▸ PROBLEM TO SOLVE
Once a line is found to contain "kikunantoka", copy it out of the listing.

▸ WORKING DATA
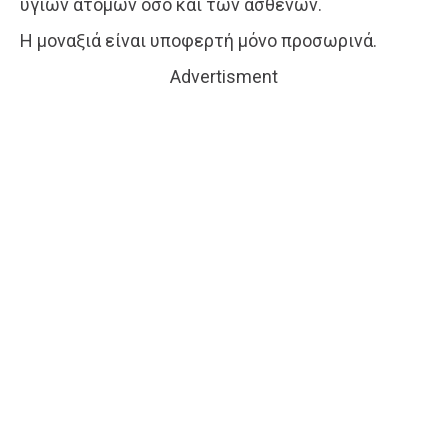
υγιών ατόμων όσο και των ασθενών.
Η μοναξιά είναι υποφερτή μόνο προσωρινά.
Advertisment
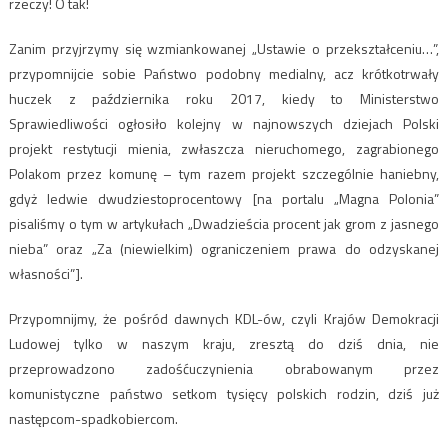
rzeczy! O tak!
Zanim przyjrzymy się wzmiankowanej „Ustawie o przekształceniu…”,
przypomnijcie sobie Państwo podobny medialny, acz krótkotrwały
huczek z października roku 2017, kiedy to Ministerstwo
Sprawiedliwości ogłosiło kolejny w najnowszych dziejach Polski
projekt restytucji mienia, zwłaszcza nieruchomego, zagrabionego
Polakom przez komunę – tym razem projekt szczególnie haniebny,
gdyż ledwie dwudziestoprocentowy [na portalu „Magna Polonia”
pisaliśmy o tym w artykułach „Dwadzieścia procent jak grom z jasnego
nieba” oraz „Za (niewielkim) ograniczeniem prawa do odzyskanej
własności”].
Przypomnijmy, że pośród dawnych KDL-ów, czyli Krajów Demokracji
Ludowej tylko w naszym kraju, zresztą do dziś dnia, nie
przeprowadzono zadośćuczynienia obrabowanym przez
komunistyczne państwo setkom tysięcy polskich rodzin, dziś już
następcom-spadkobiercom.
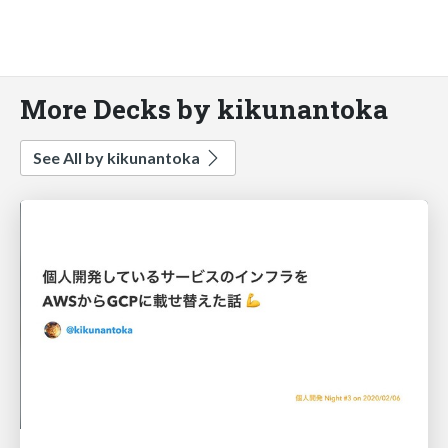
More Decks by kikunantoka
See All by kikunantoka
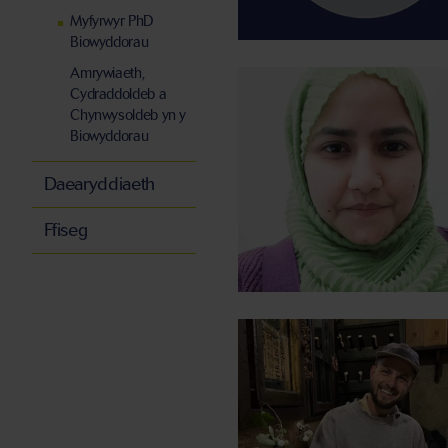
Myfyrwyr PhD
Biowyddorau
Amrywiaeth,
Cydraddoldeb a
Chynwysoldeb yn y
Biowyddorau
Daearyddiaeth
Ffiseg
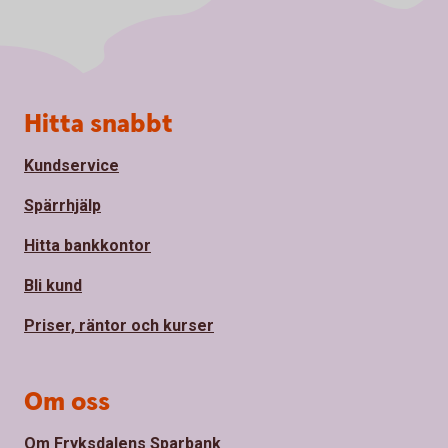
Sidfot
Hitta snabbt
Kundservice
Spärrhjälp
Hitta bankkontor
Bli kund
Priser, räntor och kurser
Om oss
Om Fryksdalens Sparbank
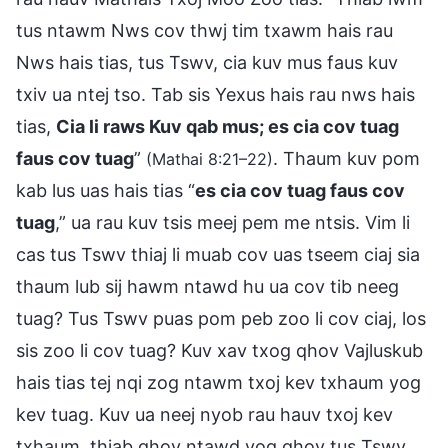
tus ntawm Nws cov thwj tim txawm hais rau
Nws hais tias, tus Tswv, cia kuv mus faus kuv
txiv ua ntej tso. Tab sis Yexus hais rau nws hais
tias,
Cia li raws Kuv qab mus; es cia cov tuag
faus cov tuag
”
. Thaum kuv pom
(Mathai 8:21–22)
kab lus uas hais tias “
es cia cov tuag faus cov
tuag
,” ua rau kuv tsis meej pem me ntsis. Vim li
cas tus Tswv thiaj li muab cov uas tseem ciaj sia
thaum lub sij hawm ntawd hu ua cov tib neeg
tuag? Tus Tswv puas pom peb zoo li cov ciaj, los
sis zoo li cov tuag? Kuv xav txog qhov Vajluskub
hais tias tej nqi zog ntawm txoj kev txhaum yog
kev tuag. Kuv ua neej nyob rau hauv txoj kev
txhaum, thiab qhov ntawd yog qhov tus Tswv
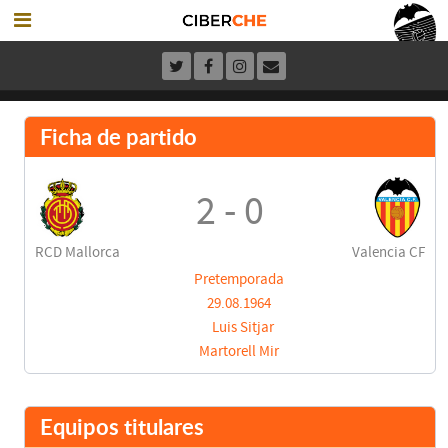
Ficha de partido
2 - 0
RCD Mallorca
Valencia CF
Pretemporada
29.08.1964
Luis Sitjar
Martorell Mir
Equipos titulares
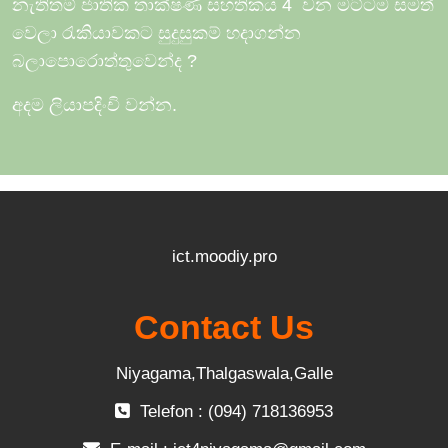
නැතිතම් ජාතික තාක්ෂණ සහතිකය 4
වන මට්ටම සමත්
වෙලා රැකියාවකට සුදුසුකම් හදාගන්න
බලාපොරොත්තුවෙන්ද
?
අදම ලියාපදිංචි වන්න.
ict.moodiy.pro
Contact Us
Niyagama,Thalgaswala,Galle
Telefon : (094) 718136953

▸ TASK SOLUTION
More Decks by kikunantoka
See All by kikunantoka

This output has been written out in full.